◆ **WHAT TO DO**
Please write out the listing exactly, leaving each picture out.

----

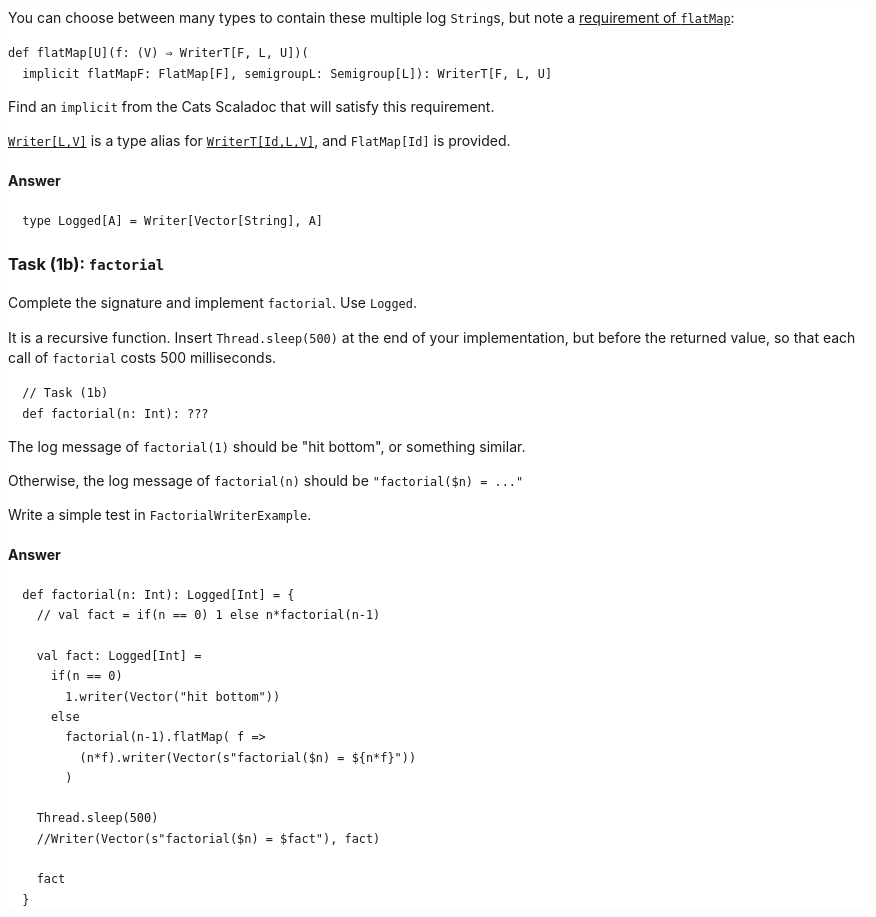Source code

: You can choose between many types to contain these multiple log `String`s, but note a [requirement of `flatMap`](http://typelevel.org/cats/api/index.html#cats.data.WriterT@flatMap[U](f:V=>cats.data.WriterT[F,L,U])(implicitflatMapF:cats.FlatMap[F],implicitsemigroupL:cats.Semigroup[L]):cats.data.WriterT[F,L,U]):

```
def flatMap[U](f: (V) ⇒ WriterT[F, L, U])(
  implicit flatMapF: FlatMap[F], semigroupL: Semigroup[L]): WriterT[F, L, U]
```

Find an `implicit` from the Cats Scaladoc that will satisfy this requirement.


[`Writer[L,V]`](https://github.com/typelevel/cats/blob/master/core/src/main/scala/cats/data/package.scala#L39) is a type alias for [`WriterT[Id,L,V]`](http://typelevel.org/cats/api/#cats.data.WriterT), and `FlatMap[Id]` is provided.


#### Answer 

```
  type Logged[A] = Writer[Vector[String], A]
```

### Task (1b): `factorial`

Complete the signature and implement `factorial`.  Use `Logged`.

It is a recursive function.  Insert `Thread.sleep(500)` at the end of your implementation, but before the returned value, so that each call of `factorial` costs 500 milliseconds.

```
  // Task (1b)
  def factorial(n: Int): ???
```

The log message of `factorial(1)` should be "hit bottom", or something similar.

Otherwise, the log message of `factorial(n)` should be `"factorial($n) = ..."`

Write a simple test in `FactorialWriterExample`.

#### Answer 

```
  def factorial(n: Int): Logged[Int] = {
    // val fact = if(n == 0) 1 else n*factorial(n-1)

    val fact: Logged[Int] =
      if(n == 0)
        1.writer(Vector("hit bottom"))
      else
        factorial(n-1).flatMap( f =>
          (n*f).writer(Vector(s"factorial($n) = ${n*f}"))
        )

    Thread.sleep(500)
    //Writer(Vector(s"factorial($n) = $fact"), fact)

    fact
  }
```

----

◆ **SOLUTION FOR THIS EXERCISE**
Source code

: You can choose between many types to contain these multiple log `String`s, but note a [requirement of `flatMap`](http://typelevel.org/cats/api/index.html#cats.data.WriterT@flatMap[U](f:V=>cats.data.WriterT[F,L,U])(implicitflatMapF:cats.FlatMap[F],implicitsemigroupL:cats.Semigroup[L]):cats.data.WriterT[F,L,U]):

```
def flatMap[U](f: (V) ⇒ WriterT[F, L, U])(
  implicit flatMapF: FlatMap[F], semigroupL: Semigroup[L]): WriterT[F, L, U]
```

Find an `implicit` from the Cats Scaladoc that will satisfy this requirement.


[`Writer[L,V]`](https://github.com/typelevel/cats/blob/master/core/src/main/scala/cats/data/package.scala#L39) is a type alias for [`WriterT[Id,L,V]`](http://typelevel.org/cats/api/#cats.data.WriterT), and `FlatMap[Id]` is provided.


#### Answer 

```
  type Logged[A] = Writer[Vector[String], A]
```

### Task (1b): `factorial`

Complete the signature and implement `factorial`.  Use `Logged`.

It is a recursive function.  Insert `Thread.sleep(500)` at the end of your implementation, but before the returned value, so that each call of `factorial` costs 500 milliseconds.

```
  // Task (1b)
  def factorial(n: Int): ???
```

The log message of `factorial(1)` should be "hit bottom", or something similar.

Otherwise, the log message of `factorial(n)` should be `"factorial($n) = ..."`

Write a simple test in `FactorialWriterExample`.

#### Answer 

```
  def factorial(n: Int): Logged[Int] = {
    // val fact = if(n == 0) 1 else n*factorial(n-1)

    val fact: Logged[Int] =
      if(n == 0)
        1.writer(Vector("hit bottom"))
      else
        factorial(n-1).flatMap( f =>
          (n*f).writer(Vector(s"factorial($n) = ${n*f}"))
        )

    Thread.sleep(500)
    //Writer(Vector(s"factorial($n) = $fact"), fact)

    fact
  }
```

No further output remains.